Why AMD64, when running INTEL? Or does it just refer to "any 64bit of your choice"?

However, why does my bootdisk (i64) refuse to boot if the cpu is supposed to support it? 

(MB is a p5wd2e-premium btw)


----------



## Beastie (Oct 14, 2010)

A Pentium D supports the x86-64 instruction set so you can install FreeBSD-amd64 instead of FreeBSD-i386. FreeBSD-ia64 is for the Itanium only.


----------



## PatrickBaer (Oct 14, 2010)

That's cool. So off to the hardware store, get 4 Gigs more


----------



## User23 (Oct 14, 2010)

The Pentium D is a socket 775 CPU, so the amount of RAM you can use is not really restricted by your CPU but by your chipset. Before you buy new RAM check what chipset model you have.

http://en.wikipedia.org/wiki/List_of_Intel_chipsets#9xx_Chipsets_and_3.2F4_Series_Chipsets


----------



## SirDice (Oct 14, 2010)

User23 said:
			
		

> Before you buy new RAM check what chipset model you have.


Even if a certain chipset allows for more memory this doesn't mean the mainboard will. Implementation differences might mean that the mainboard accepts less memory then the maximum the chipset allows. In other words, check the manual for your mainboard to see how much memory it's capable of handling.

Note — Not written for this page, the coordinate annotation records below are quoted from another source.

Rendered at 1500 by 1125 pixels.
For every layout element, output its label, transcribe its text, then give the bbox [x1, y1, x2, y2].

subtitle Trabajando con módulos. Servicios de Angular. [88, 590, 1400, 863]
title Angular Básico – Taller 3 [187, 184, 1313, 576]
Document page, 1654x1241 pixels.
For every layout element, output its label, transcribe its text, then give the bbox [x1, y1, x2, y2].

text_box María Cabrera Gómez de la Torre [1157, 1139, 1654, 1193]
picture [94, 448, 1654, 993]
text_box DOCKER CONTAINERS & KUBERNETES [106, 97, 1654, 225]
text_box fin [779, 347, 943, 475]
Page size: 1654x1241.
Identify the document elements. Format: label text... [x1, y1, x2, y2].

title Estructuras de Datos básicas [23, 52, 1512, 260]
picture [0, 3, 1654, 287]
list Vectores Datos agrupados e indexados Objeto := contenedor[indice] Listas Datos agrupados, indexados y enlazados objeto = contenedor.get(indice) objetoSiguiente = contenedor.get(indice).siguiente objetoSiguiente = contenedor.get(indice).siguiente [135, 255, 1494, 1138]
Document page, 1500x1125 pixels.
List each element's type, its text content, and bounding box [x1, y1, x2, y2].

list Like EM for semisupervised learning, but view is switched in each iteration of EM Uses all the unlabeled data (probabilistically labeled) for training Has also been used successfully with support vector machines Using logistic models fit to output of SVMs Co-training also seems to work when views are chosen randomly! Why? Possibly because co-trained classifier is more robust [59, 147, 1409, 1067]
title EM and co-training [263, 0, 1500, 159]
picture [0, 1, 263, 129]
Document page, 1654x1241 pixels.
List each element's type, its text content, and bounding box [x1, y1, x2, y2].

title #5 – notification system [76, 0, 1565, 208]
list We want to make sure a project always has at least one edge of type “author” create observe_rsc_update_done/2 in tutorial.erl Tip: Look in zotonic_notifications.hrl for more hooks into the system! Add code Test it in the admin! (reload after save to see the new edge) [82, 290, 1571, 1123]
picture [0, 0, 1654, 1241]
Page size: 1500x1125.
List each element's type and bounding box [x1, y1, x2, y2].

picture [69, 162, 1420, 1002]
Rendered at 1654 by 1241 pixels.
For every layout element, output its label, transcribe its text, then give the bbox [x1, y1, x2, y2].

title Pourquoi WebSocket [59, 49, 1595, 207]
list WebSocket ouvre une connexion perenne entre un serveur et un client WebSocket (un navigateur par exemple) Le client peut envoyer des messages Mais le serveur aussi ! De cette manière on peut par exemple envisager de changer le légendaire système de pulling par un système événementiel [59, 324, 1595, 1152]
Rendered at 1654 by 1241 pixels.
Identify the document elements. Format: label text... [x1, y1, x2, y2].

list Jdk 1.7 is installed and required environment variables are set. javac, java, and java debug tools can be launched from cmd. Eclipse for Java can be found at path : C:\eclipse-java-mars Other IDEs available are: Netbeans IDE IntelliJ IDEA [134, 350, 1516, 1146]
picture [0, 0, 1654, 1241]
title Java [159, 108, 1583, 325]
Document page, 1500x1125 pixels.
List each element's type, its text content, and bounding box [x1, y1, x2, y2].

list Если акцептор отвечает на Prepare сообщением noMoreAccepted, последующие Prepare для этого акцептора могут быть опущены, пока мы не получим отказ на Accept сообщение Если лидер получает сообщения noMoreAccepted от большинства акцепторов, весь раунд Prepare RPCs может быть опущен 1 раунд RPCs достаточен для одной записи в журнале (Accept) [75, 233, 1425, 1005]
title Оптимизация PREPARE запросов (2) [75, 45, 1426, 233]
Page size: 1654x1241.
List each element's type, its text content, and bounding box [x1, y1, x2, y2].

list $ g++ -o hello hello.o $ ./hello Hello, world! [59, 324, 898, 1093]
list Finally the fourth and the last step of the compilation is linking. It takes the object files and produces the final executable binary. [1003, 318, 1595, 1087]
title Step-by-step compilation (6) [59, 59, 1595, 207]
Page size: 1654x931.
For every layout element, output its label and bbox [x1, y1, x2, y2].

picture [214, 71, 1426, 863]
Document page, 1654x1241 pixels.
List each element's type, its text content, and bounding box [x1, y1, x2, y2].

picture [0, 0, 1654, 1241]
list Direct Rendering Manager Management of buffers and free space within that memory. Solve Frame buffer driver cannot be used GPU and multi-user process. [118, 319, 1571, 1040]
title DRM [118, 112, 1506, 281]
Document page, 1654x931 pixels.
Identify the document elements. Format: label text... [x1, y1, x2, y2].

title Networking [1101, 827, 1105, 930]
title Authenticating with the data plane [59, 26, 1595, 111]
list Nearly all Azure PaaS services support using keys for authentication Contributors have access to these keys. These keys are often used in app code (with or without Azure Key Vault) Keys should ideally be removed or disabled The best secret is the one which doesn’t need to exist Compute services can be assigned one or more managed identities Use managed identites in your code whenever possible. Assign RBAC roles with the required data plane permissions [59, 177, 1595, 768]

Unless you have an A-brand PC this will require opening up the box to find out what the brand and model of the mainboard is.


----------



## jem (Oct 14, 2010)

PatrickBaer said:
			
		

> Why AMD64, when running INTEL?



AMD were the first company to develop 64-bit extensions for x86 processors, so software written for that architecture is often labelled amd64.


----------



## SirDice (Oct 14, 2010)

jem said:
			
		

> AMD were the first company to develop 64-bit extensions for x86 processors, so software written for that architecture is often labelled amd64.



Exactly. The Intel version was officially named EM64T but by that time FreeBSD-amd64 already existed. Intel now calls EM64T Intel 64 which, in my opinion, is too easily confused with IA-64 (an entirely different beast).


----------